でも、話の内容がただ感動させる舞台を作るためにファンタジー要素を持ち込むのは好みではないのですが、そうなったらいやだなと思いながら、上巻を読み終え、続けて中、下と。

それしても、深月が「ペルソナー!!」と叫ばないのが、腑に落ちない!?
おもいっきり、雪の女王編を思い浮かべていました。
梨香と綾瀬が被ってしょうがないんですけどー。

作中にも「ランゴリアーズ事件」という言葉が出てきますが、スティーブン・キングの作品のオマージュなんでしょうかね。密室の殺人ゲームを題材にしたミステリは多いものの、犯人捜しに各登場人物たちの回想がどんな風に関わっていくのか、割とハラハラしながら読み進めていきました。
事件とは関係ないエピソードが多いようです。てっきり、事件の学祭のそれぞれの行動が重なり合って真相が見えてくるのかなと思ったので。
青春小説としては、高校生の、思春期の悩みや、それぞれが抱えている過去が証されていき、今の自分がどうして構成されているかが語られていきます。
なんとなく自分の映った鏡に大きなひびが入ったかのような、痛みを伴います。もう高校生じゃないのに、彼らと同じ痛みを抱えている自分は、成長しているんだろうか? なんて思いながら、感情移入しまくり。

しかし、それぞれの回想にどんな意味があったのか……?
それぞれの抱えているものはわかったけれど、深月はどうして自分を支えてくれた友人たちを恐い目に遭わせなければならなかったのか?
深月と春子の確執が軸なのですが、自殺の原因を作ってしまった罪から逃れるために、八つ当たりしたってことなのかな?
自分は春子のことを好きなままでいたかったのに、鷹野たちが関わらないように仕向けたから、こうなった、と。

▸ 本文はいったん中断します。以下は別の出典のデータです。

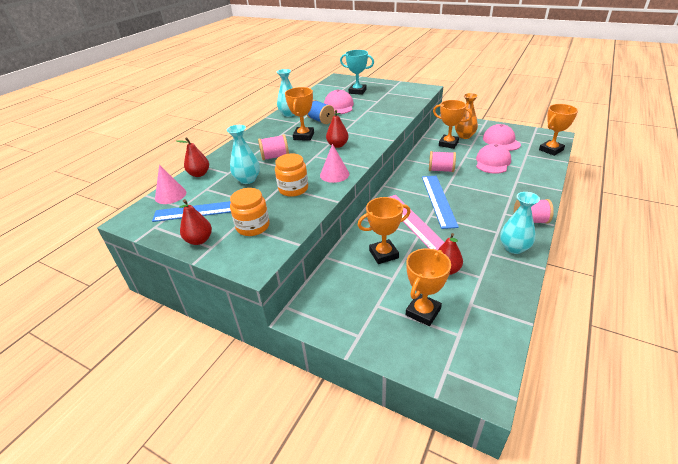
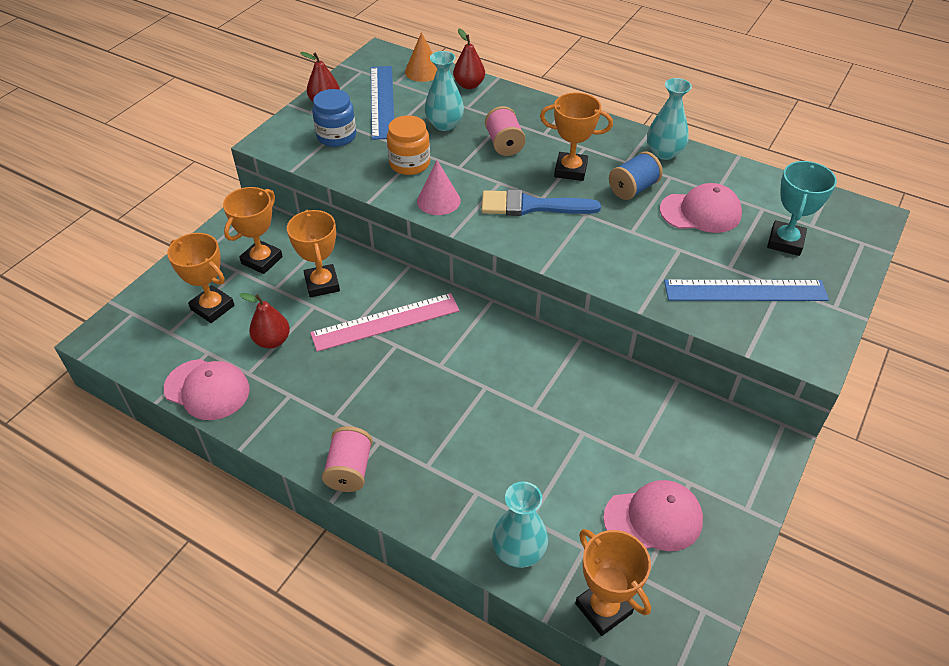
camera: 90 degrees right, 10 degrees up
(170, 195) = (423, 71): pink cone -> orange cone
(253, 226) = (336, 136): orange jar -> blue jar
(337, 145) = (531, 206): red pear -> blue brush
(438, 200) = (435, 362): blue ruler -> blue ruler (745, 290)
(441, 170) = (533, 383): pink spool -> none
(448, 144) = (642, 417): orange trophy -> orange trophy (262, 260)
(464, 136) = (681, 454): orange vase -> none
(492, 162) = (556, 474): pink cap -> pink cap (207, 389)
(514, 248) = (291, 427): turquoise vase -> turquoise vase (519, 551)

男性キャラたちはみんな良くできたお方ばかりですが、そうして支えていた自分たちをあんな目に遭わせた深月に対して良くああして受け入れられたなあ(苦笑)。
人間できすぎだよ。そりゃ優等生が揃っていたけれど。

実際、現実に生身の自分からしてみれば、そこまで度量のでかさを見せつけられると、読者の私が狭量な部分を突きつけられてしまった気がして、悩んじゃいますね……。
それは理想なのかも知れないけれど、あそこまでリアルに高校生たちの内面や悩みに共感していたのに、そこで大きく外れてしまったのが痛いです。

菅原榊って名前もどーなのよ? 確かに彼だけ、下の名前が出てこなかったんだよね。迂闊だったー、あれは確かにしてやられましたネ!
彼とヒロくんのエピソードは、驚いたし、あとに効いてきましたからね。

結局、私は深月のように弱くて、それでもあんなにいい友人たちに囲まれている彼女が羨ましいのかな、っと。